Two Retirements from the Bioethics Research Library

September 27, 2012

Doris Goldstein On August 31, 2012, the Institute saw the retirement of two senior library professionals who have contributed over decades to the formation of its Bioethics Research Library, home to the world's most comprehensive collection of bioethics materials. Retiring after 38 years of university service, Doris M. Goldstein (pictured right) was the founding director of the BRL. After finishing a master's in library science, she was recruited by LeRoy Walters and André Hellegers to set up the KIE's Library just two years after the word "bioethics" was first coined by Hellegers. In her nearly four decades with the Library, Doris has had many roles and developed unique special collections: from archiving DNA patents to leading the the National Reference Center for Bioethics Literature to helping establish a German bioethics library at the University of Bonn. Doris's most recent projects included developing multi-lingual Islamic Bioethics resources in partnership with the School of Foreign Service—Qatar Library in Doha, and using bioethics to explore educational and library initiatives in India via the Provost's "Engaging India" program. Doris will be honored with the Association for Bioethics and Humanities (ASBH) Distinguished Service Award at the association's annual meeting on October 19, 2012, from 4:00 to 5:15 p.m., at the Hyatt Regency Hotel in Capitol Hill, Washington, DC.

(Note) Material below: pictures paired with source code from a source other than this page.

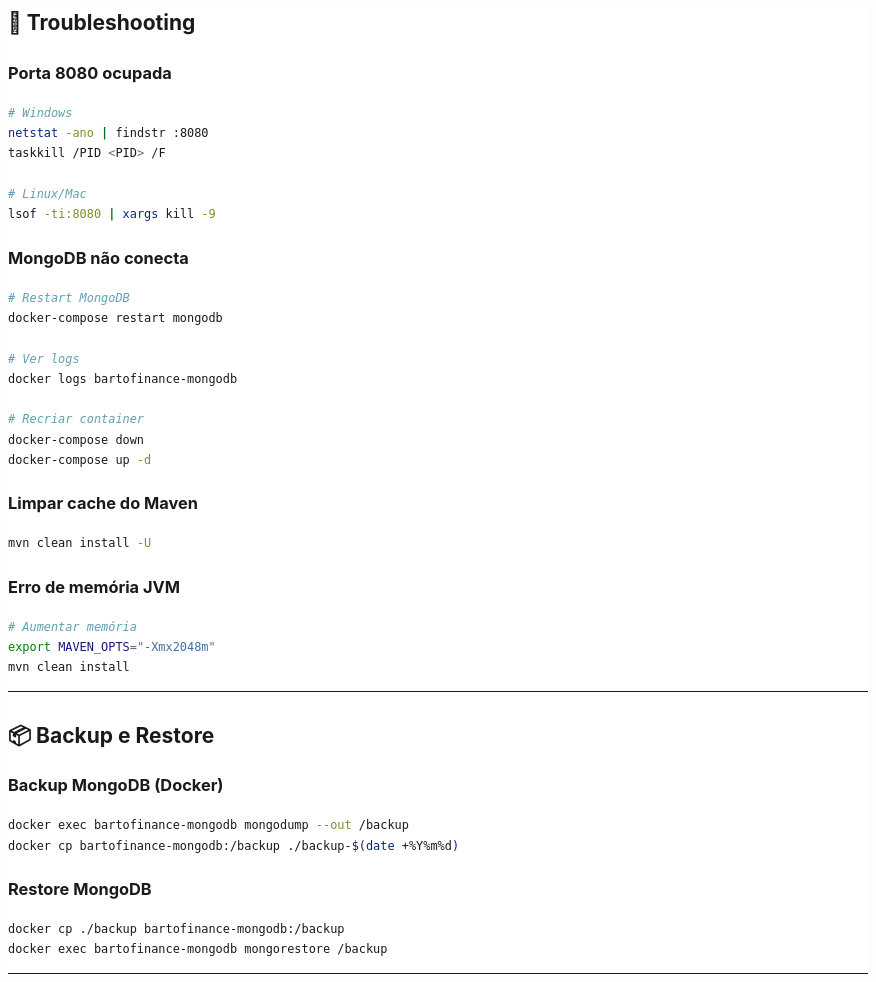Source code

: 
## 🐛 Troubleshooting

### Porta 8080 ocupada
```bash
# Windows
netstat -ano | findstr :8080
taskkill /PID <PID> /F

# Linux/Mac
lsof -ti:8080 | xargs kill -9
```

### MongoDB não conecta
```bash
# Restart MongoDB
docker-compose restart mongodb

# Ver logs
docker logs bartofinance-mongodb

# Recriar container
docker-compose down
docker-compose up -d
```

### Limpar cache do Maven
```bash
mvn clean install -U
```

### Erro de memória JVM
```bash
# Aumentar memória
export MAVEN_OPTS="-Xmx2048m"
mvn clean install
```

---

## 📦 Backup e Restore

### Backup MongoDB (Docker)
```bash
docker exec bartofinance-mongodb mongodump --out /backup
docker cp bartofinance-mongodb:/backup ./backup-$(date +%Y%m%d)
```

### Restore MongoDB
```bash
docker cp ./backup bartofinance-mongodb:/backup
docker exec bartofinance-mongodb mongorestore /backup
```

---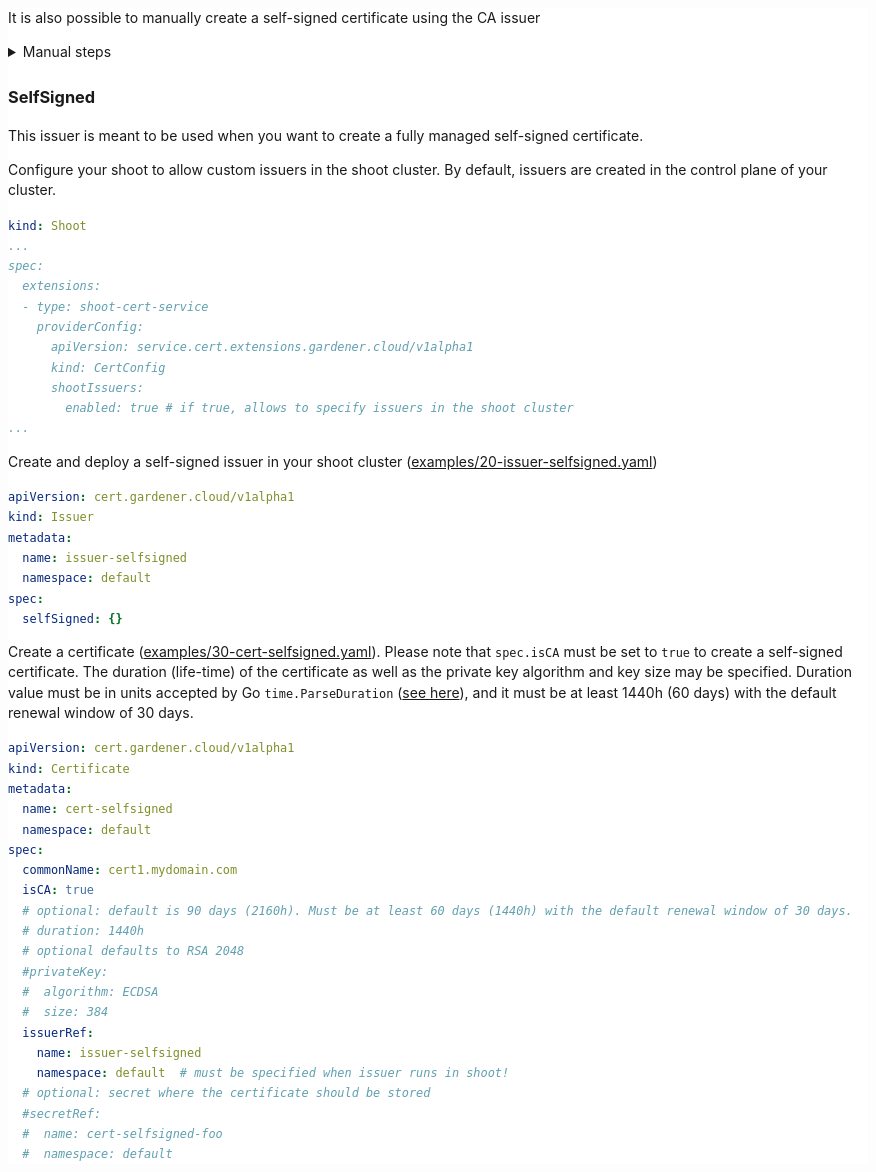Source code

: It is also possible to manually create a self-signed certificate using the CA issuer
<details><summary>Manual steps</summary></details>

### SelfSigned

This issuer is meant to be used when you want to create a fully managed self-signed certificate.

Configure your shoot to allow custom issuers in the shoot cluster. By default, issuers are created in the control plane of your cluster.
```yaml
kind: Shoot
...
spec:
  extensions:
  - type: shoot-cert-service
    providerConfig:
      apiVersion: service.cert.extensions.gardener.cloud/v1alpha1
      kind: CertConfig
      shootIssuers:
        enabled: true # if true, allows to specify issuers in the shoot cluster
...
```

Create and deploy a self-signed issuer in your shoot cluster ([examples/20-issuer-selfsigned.yaml](./examples/20-issuer-selfsigned.yaml)) 
```yaml
apiVersion: cert.gardener.cloud/v1alpha1
kind: Issuer
metadata:
  name: issuer-selfsigned
  namespace: default
spec:
  selfSigned: {}

```

Create a certificate ([examples/30-cert-selfsigned.yaml](./examples/30-cert-selfsigned.yaml)).
Please note that `spec.isCA` must be set to `true` to create a self-signed certificate. The duration (life-time) of the certificate
as well as the private key algorithm and key size may be specified. Duration value must be in units accepted by Go `time.ParseDuration`
([see here](https://golang.org/pkg/time/#ParseDurationThe)), and it must be at least 1440h (60 days) with the default renewal window of 30 days.
```yaml
apiVersion: cert.gardener.cloud/v1alpha1
kind: Certificate
metadata:
  name: cert-selfsigned
  namespace: default
spec:
  commonName: cert1.mydomain.com
  isCA: true
  # optional: default is 90 days (2160h). Must be at least 60 days (1440h) with the default renewal window of 30 days.
  # duration: 1440h
  # optional defaults to RSA 2048
  #privateKey:
  #  algorithm: ECDSA
  #  size: 384
  issuerRef:
    name: issuer-selfsigned
    namespace: default  # must be specified when issuer runs in shoot!
  # optional: secret where the certificate should be stored
  #secretRef:
  #  name: cert-selfsigned-foo
  #  namespace: default
```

Joy KahnDoris's colleague, collaborator, and Senior Bibliographer for multiple projects that the BRL has undertaken over the years, Tamar Joy Kahn (pictured left), also retired effective August 31, 2012. Joy was hired in 1980, following a career that included working for the National Security Agency and the U.S. Joint Publications Research Service, to name just a few. She was the associate editor of the first Bibliography of Bioethics, first published in 1981 and continuing through 2009. Her recent work included efforts on Institute grants and contracts with the National Human Genome Research Institute and the National Library of Medicine, as well as with a foundation grant with the Qatar National Research Foundation to help develop the new Islamic and Medical Ethics (IMSE) collection.

Both these extraordinary women shaped and formed the Bioethics Research Library, and working with changing KIE directors over the years, they held fast to the vision of creating a collection that would prove critical to the nascent field of bioethics and be a credit to Georgetown University for years to come. The KIE is planning a fitting celebration in November to honor their contributions. We are grateful for their long years of dedicated effort, and they should know that they will be missed by colleagues and friends.